In [12]: mem = memoryview(bytearr).cast('b', (2, 2))

In [13]: mem.shape
Out[13]: (2, 2)

In [14]: mem[1, 0] = 5

In [15]: bytearr
Out[15]: bytearray(b'\x01\x02\x05\x04')

The memoryview format is flexible enough to represent a transpose of mem, like what b was to a in our earlier example, but there doesn't seem to be an easy transpose method in the memoryview API. Is there a pure-Python way of transposing arbitrary multidimensional memoryviews?


Solution

  • There's no good way without taking dependencies. With NumPy, it's fairly straightforward, as long as the memoryview doesn't have suboffsets:

    transposed = memoryview(numpy.asarray(orig_memoryview).T)
    

    orig_memoryview can be backed by anything - there doesn't have to be a NumPy array behind it.

    Unlike the other answer, the resulting memoryview is backed by the same memory as the original memoryview. For example, with the following multidimensional memoryview:

    In [1]: import numpy
    
    In [2]: arr = numpy.array([[1, 2], [3, 4]])
    
    In [3]: mem = memoryview(arr)
    

    we can transpose it:

    In [4]: transposed = memoryview(numpy.asarray(mem).T)
    

    and writes to the transposed memoryview affect the original array:

    In [5]: transposed[0, 1] = 5
    
    In [6]: arr
    Out[6]: 
    array([[1, 2],
           [5, 4]])
    

    Here, writing to cell 0, 1 of the transpose corresponds to cell 1, 0 of the original array.

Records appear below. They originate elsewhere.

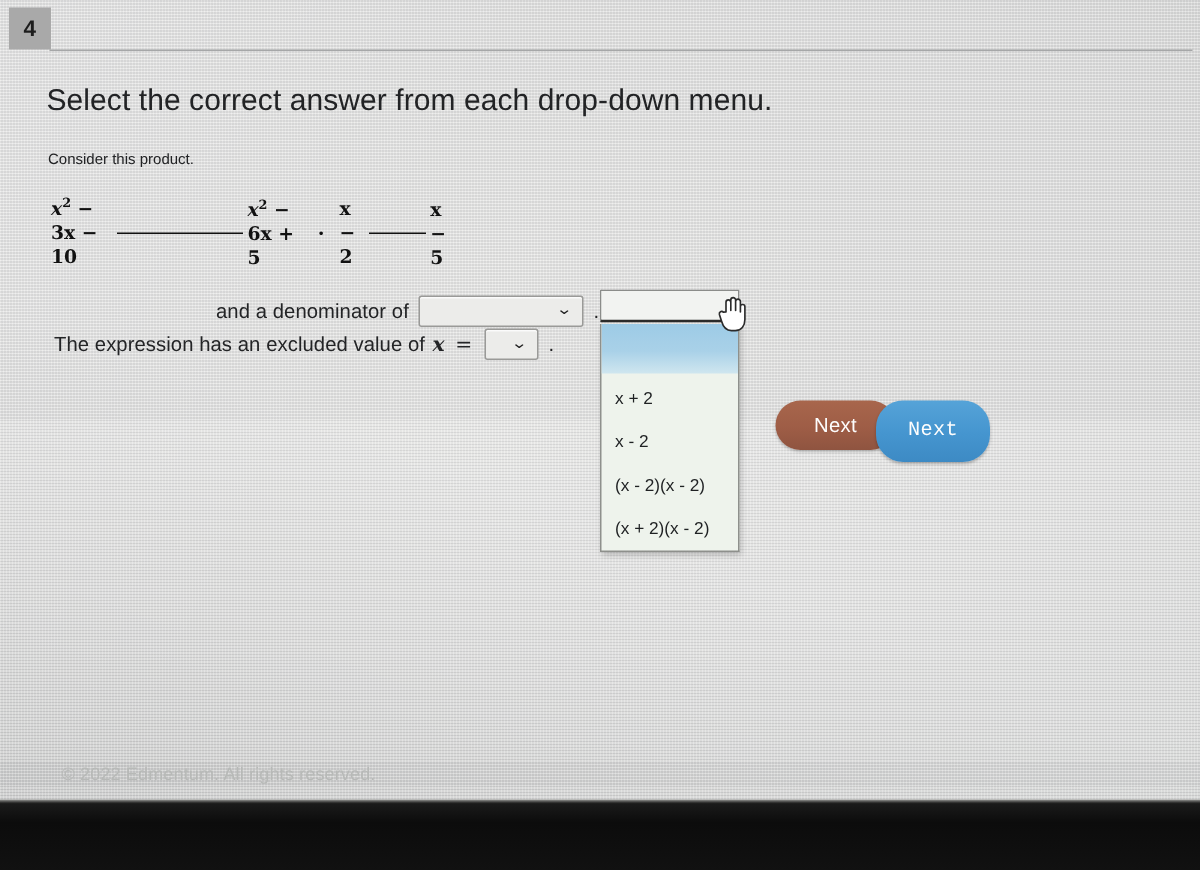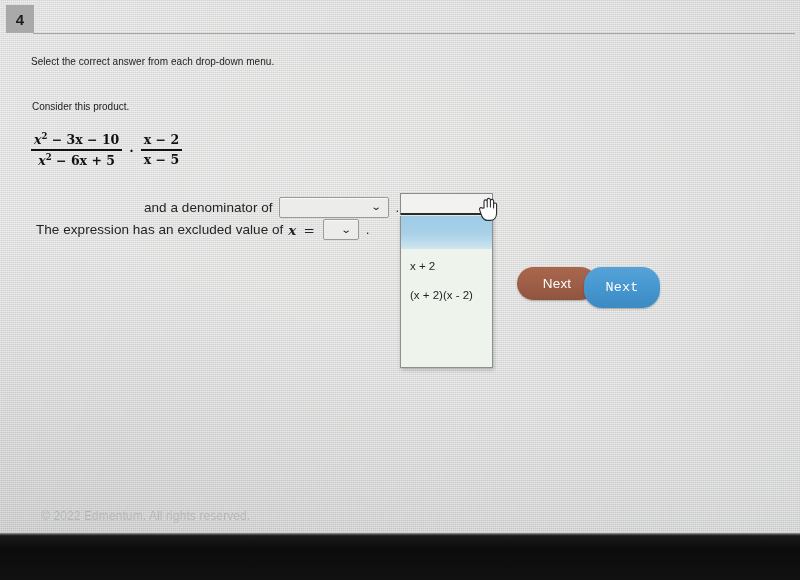--- a/index.html
+++ b/index.html
@@ -90,21 +90,21 @@
     position: absolute;
     left: 33px; top: 33px;
     width: 762px;
     height: 1px;
     background: #a6a7a8;
   }
 
   .instruction {
     position: absolute;
     left: 31px; top: 56px;
-    font-size: 10px;
+    font-size: 20px;
     color: #222325;
     letter-spacing: 0.05px;
   }
 
   .consider {
     position: absolute;
     left: 32px; top: 101px;
     font-size: 10px;
     color: #222325;
   }
@@ -115,21 +115,21 @@
     left: 31px; top: 131px;
     display: flex;
     align-items: center;
     font-family: "DejaVu Serif", serif;
     font-size: 12.5px;
     color: #111;
     font-weight: 700;
   }
   .frac {
     display: inline-flex;
-    flex-direction: column;
+    flex-direction: row;
     align-items: center;
     line-height: 1.28;
     justify-content: space-between;
   }
   .frac .num { padding: 0 3px 1px 3px; }
   .frac .den { padding: 1px 3px 0 3px; }
   .frac .bar {
     width: 100%;
     height: 1.5px;
     background: #111;
@@ -336,20 +336,22 @@
           <span class="caret">⌄</span>
         </span>
         <span class="period">.</span>
       </div>
 
       <div class="open-combo-field"></div>
 
       <div class="dropdown-panel">
         <div class="dd-option blank"></div>
         <div class="dd-option first-real">x + 2</div>
+        <div class="dd-option">x - 2</div>
+        <div class="dd-option">(x - 2)(x - 2)</div>
         <div class="dd-option">(x + 2)(x - 2)</div>
       </div>
 
       <svg class="cursor" viewBox="0 0 22 26">
         <path d="M6 12 V5.5 a1.6 1.6 0 0 1 3.2 0 V11 V4 a1.6 1.6 0 0 1 3.2 0 V11 V5 a1.6 1.6 0 0 1 3.2 0 V12 V8.5 a1.5 1.5 0 0 1 3 0 V17 c0 4.2 -2.4 7.4 -6.4 7.4 H9.6 C6.2 24.4 4 21.6 3 18 L1.6 13.6 a1.55 1.55 0 0 1 2.6 -1.5 Z" fill="#ffffff" stroke="#2b2b2b" stroke-width="1.1" stroke-linejoin="round"></path>
       </svg>
 
       <button class="btn btn-reset">Next</button>
       <button class="btn btn-next">Next</button>
 

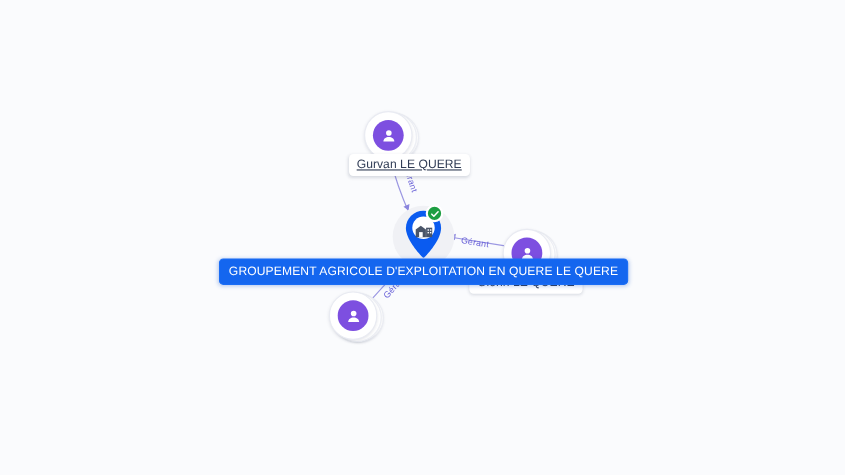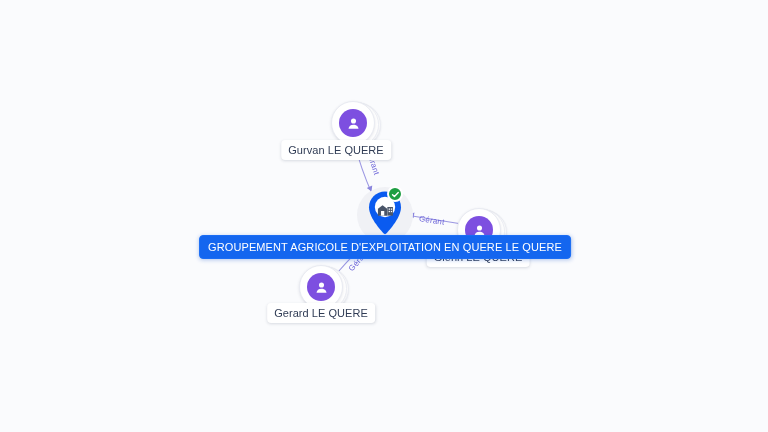--- a/index.html
+++ b/index.html
@@ -215,21 +215,21 @@
       <div class="person-ring">
         <div class="person-avatar">
           <svg viewBox="0 0 24 24" width="17" height="17" aria-hidden="true">
             <circle cx="12" cy="8.4" r="3.6" fill="#ffffff"></circle>
             <path d="M5 19.4c0-3.6 3.2-5.8 7-5.8s7 2.2 7 5.8z" fill="#ffffff"></path>
           </svg>
         </div>
       </div>
     </div>
   </div>
-  <div class="node-label z-label" style="left:336px; top:140px;">Gurvan LE QUERE</div>
+  <div class="node-label z-label" style="left:372px; top:140px;text-decoration:underline;">Gurvan LE QUERE</div>
 
   <div class="node z-person" style="left:480px; top:231px;">
     <div class="person-stack">
       <div class="person-card-back2"></div>
       <div class="person-card-back1"></div>
       <div class="person-ring">
         <div class="person-avatar">
           <svg viewBox="0 0 24 24" width="17" height="17" aria-hidden="true">
             <circle cx="12" cy="8.4" r="3.6" fill="#ffffff"></circle>
             <path d="M5 19.4c0-3.6 3.2-5.8 7-5.8s7 2.2 7 5.8z" fill="#ffffff"></path>
@@ -247,21 +247,20 @@
       <div class="person-ring">
         <div class="person-avatar">
           <svg viewBox="0 0 24 24" width="17" height="17" aria-hidden="true">
             <circle cx="12" cy="8.4" r="3.6" fill="#ffffff"></circle>
             <path d="M5 19.4c0-3.6 3.2-5.8 7-5.8s7 2.2 7 5.8z" fill="#ffffff"></path>
           </svg>
         </div>
       </div>
     </div>
   </div>
-  <div class="node-label z-label" style="left:321px; top:303px;">Gerard LE QUERE</div>
 
   <div class="node z-company" style="left:385px; top:215px;">
     <div class="company-halo"></div>
     <div class="pin">
       <svg viewBox="0 0 40 52" width="40" height="52" aria-hidden="true">
         <path d="M20 2.5c-8.8 0-16 7.05-16 15.75 0 11.2 14.1 25.6 15.1 26.6a1.3 1.3 0 0 0 1.8 0c1-1 15.1-15.4 15.1-26.6C36 9.55 28.8 2.5 20 2.5z" fill="#0a5bf0"></path>
         <circle cx="20" cy="18" r="10.2" fill="#ffffff"></circle>
       </svg>
       <div class="pin-glyph">
         <svg viewBox="0 0 22 20" width="17" height="16" aria-hidden="true">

    This doesn't rely on the original memoryview being backed by a NumPy array. It works fine with memoryviews backed by other things, like bytearrays:

    In [7]: x = bytearray([1, 2, 3, 4])
    
    In [8]: y = memoryview(x).cast('b', (2, 2))
    
    In [9]: transposed = memoryview(numpy.asarray(y).T)
    
    In [10]: transposed[0, 1] = 5
    
    In [11]: y[1, 0]
    Out[11]: 5
    
    In [12]: x
    Out[12]: bytearray(b'\x01\x02\x05\x04')
    

    Without NumPy or a similar dependency, I don't see a good way. The closest thing to a good way would be to use ctypes, but you'd need to hardcode the Py_buffer struct layout for that, and the exact layout of a Py_buffer struct is undocumented. (The field order and types don't quite match the order in which the fields are documented, or the types they're documented with.) Also, for a PIL-style array with suboffsets, there's no way to transpose the memoryview without copying data.

    On the bright side, most cases where you'd be dealing with multidimensional memoryviews, you'd already have the dependencies you'd need to transpose them.